What to do
From the records below, collect every line that contains the string "секунди". The match is case-sensitive.

(Saved entries)
━━━━━━━━━━
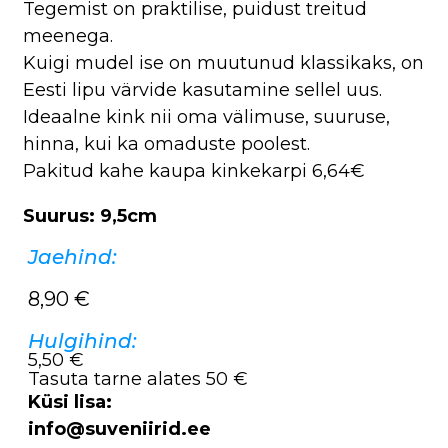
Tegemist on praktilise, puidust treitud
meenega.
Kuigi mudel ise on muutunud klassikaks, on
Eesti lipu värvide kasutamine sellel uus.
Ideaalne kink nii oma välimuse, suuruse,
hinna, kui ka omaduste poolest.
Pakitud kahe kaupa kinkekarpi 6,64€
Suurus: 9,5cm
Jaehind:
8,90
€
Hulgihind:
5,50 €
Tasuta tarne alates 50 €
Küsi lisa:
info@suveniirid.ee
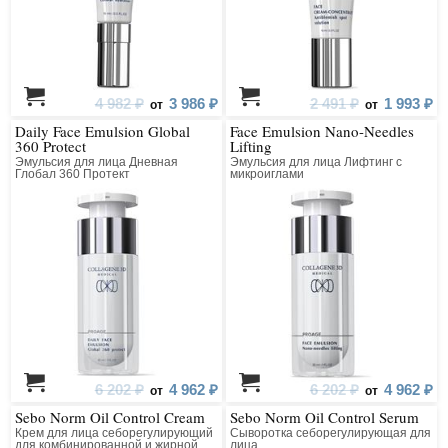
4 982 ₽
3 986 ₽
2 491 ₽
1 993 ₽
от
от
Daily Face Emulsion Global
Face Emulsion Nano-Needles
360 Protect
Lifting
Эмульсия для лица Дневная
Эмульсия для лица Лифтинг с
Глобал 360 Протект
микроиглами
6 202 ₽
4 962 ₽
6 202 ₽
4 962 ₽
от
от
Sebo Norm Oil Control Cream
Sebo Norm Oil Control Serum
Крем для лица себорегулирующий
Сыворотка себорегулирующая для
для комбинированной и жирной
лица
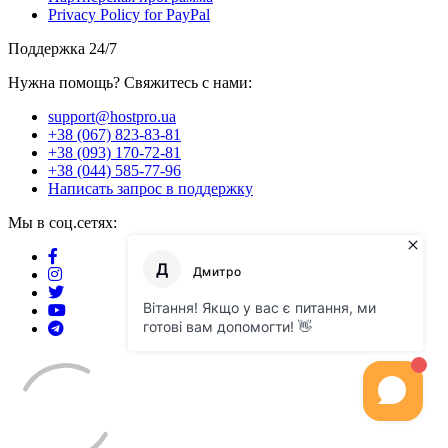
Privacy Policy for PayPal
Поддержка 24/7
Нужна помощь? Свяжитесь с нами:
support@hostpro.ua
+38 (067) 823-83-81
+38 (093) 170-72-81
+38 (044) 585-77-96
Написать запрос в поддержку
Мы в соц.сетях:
━━━━━━━━━━
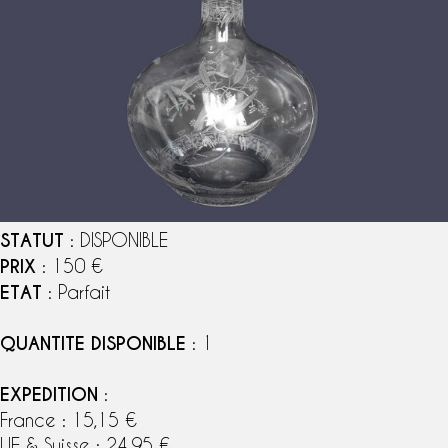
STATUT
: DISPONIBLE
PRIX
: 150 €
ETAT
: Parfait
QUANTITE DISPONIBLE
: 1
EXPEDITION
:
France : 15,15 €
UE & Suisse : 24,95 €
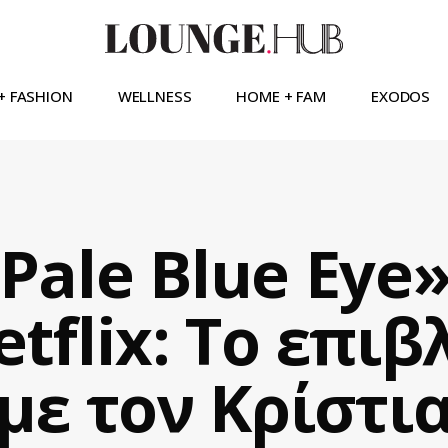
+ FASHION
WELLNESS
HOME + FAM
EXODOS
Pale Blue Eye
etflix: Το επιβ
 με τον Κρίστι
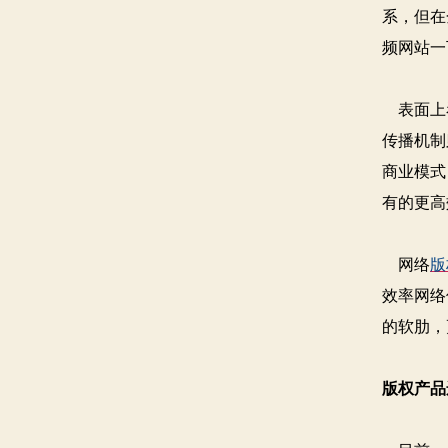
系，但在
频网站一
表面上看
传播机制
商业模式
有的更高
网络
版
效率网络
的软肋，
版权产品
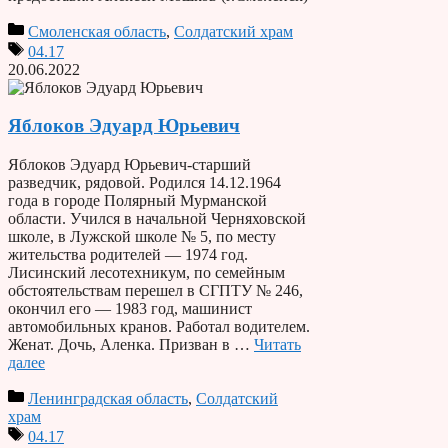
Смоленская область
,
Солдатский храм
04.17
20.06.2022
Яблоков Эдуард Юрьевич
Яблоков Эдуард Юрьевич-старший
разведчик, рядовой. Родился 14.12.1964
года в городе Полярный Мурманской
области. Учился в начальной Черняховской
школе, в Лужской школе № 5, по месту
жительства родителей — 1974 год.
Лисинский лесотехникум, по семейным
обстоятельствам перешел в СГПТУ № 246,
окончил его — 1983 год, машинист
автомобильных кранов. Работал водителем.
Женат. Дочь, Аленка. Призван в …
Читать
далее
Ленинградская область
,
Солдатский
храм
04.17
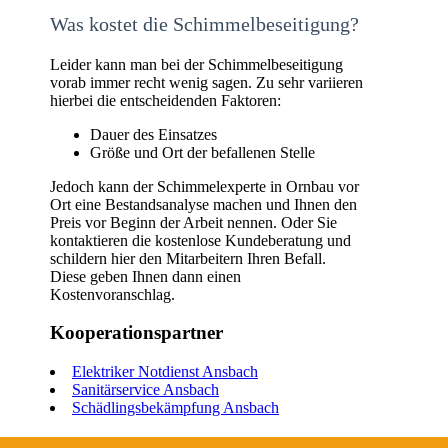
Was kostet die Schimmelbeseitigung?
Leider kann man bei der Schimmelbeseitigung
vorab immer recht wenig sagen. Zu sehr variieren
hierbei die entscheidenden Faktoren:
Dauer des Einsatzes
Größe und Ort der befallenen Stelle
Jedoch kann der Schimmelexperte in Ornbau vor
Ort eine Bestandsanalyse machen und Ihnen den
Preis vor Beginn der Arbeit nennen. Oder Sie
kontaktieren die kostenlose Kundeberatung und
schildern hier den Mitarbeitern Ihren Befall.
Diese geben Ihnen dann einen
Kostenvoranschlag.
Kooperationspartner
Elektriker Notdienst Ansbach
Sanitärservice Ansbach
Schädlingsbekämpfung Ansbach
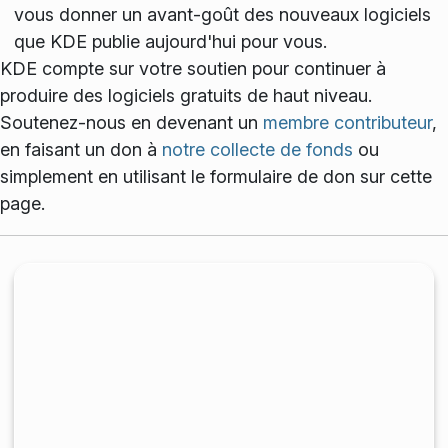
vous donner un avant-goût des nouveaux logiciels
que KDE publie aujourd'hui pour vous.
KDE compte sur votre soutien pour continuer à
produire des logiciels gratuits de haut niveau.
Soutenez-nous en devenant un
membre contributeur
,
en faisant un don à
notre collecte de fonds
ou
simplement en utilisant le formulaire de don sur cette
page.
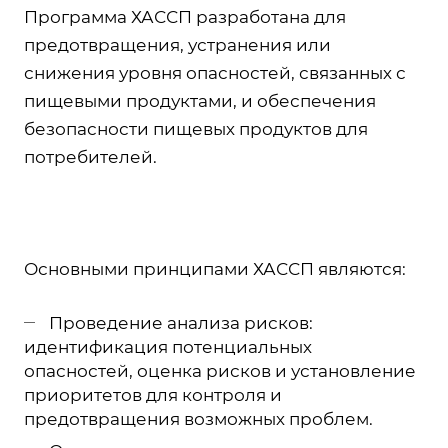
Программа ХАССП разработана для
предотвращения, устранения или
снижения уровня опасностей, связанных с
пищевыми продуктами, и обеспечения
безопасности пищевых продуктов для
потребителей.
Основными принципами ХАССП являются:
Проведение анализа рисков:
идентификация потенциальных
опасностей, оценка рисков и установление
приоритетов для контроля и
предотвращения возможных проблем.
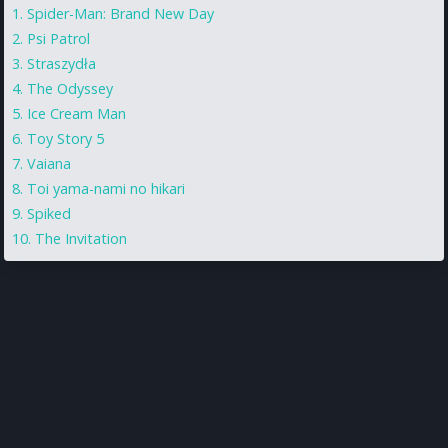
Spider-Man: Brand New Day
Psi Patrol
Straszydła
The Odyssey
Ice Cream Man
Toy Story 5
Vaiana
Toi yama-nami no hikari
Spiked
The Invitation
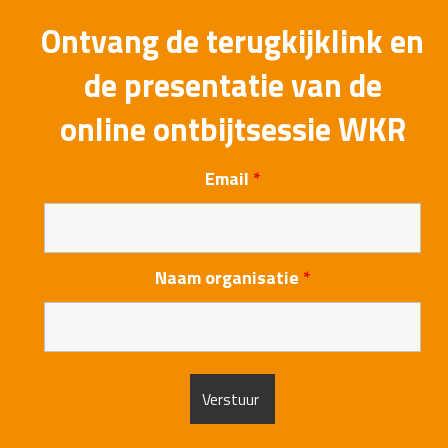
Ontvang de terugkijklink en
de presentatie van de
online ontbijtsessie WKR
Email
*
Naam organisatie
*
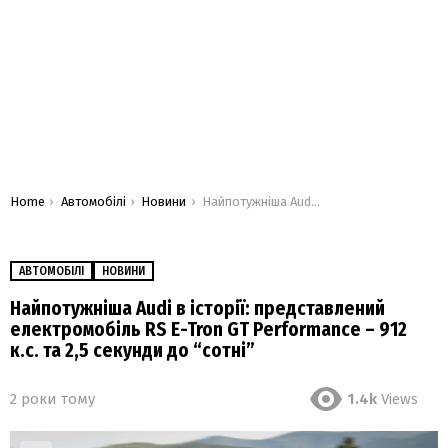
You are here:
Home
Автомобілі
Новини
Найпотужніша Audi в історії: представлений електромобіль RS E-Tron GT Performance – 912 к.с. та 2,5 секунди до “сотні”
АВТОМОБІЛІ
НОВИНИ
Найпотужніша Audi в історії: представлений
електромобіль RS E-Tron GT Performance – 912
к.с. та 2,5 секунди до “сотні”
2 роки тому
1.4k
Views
━━━━━━━━━━
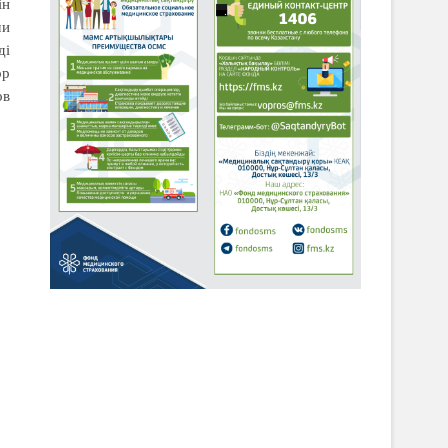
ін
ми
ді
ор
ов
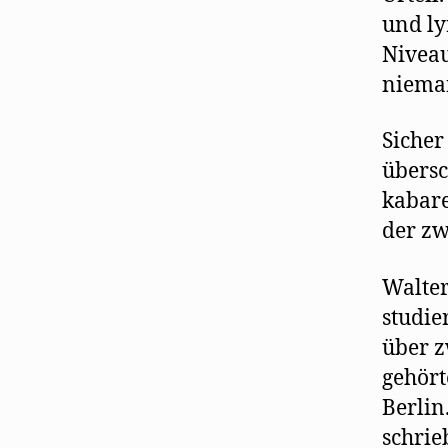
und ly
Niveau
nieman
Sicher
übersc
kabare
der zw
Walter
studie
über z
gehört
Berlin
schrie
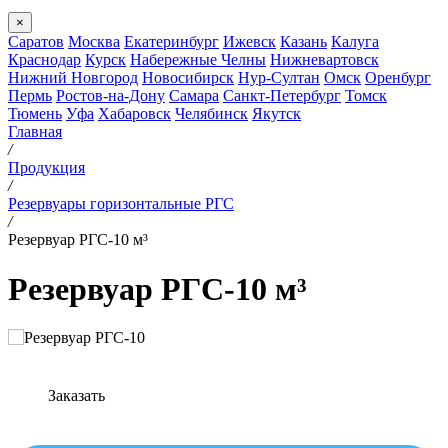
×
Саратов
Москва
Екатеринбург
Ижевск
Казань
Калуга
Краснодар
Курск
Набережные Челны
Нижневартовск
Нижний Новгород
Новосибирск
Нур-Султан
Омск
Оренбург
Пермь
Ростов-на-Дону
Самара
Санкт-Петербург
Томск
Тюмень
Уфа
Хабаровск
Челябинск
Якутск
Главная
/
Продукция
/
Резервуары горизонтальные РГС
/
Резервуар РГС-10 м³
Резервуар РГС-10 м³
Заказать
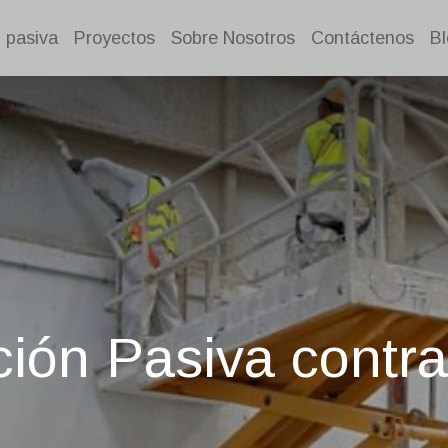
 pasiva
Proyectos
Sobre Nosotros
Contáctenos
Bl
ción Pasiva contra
━━━━━━━━━━
Reply
Найпотужніша Audi в історії: представлений електромобіль RS E-Tron GT Performance – 912 к.с. та 2,5 секунди до “сотні”
к.с. та 2,5 секунди до “сотні”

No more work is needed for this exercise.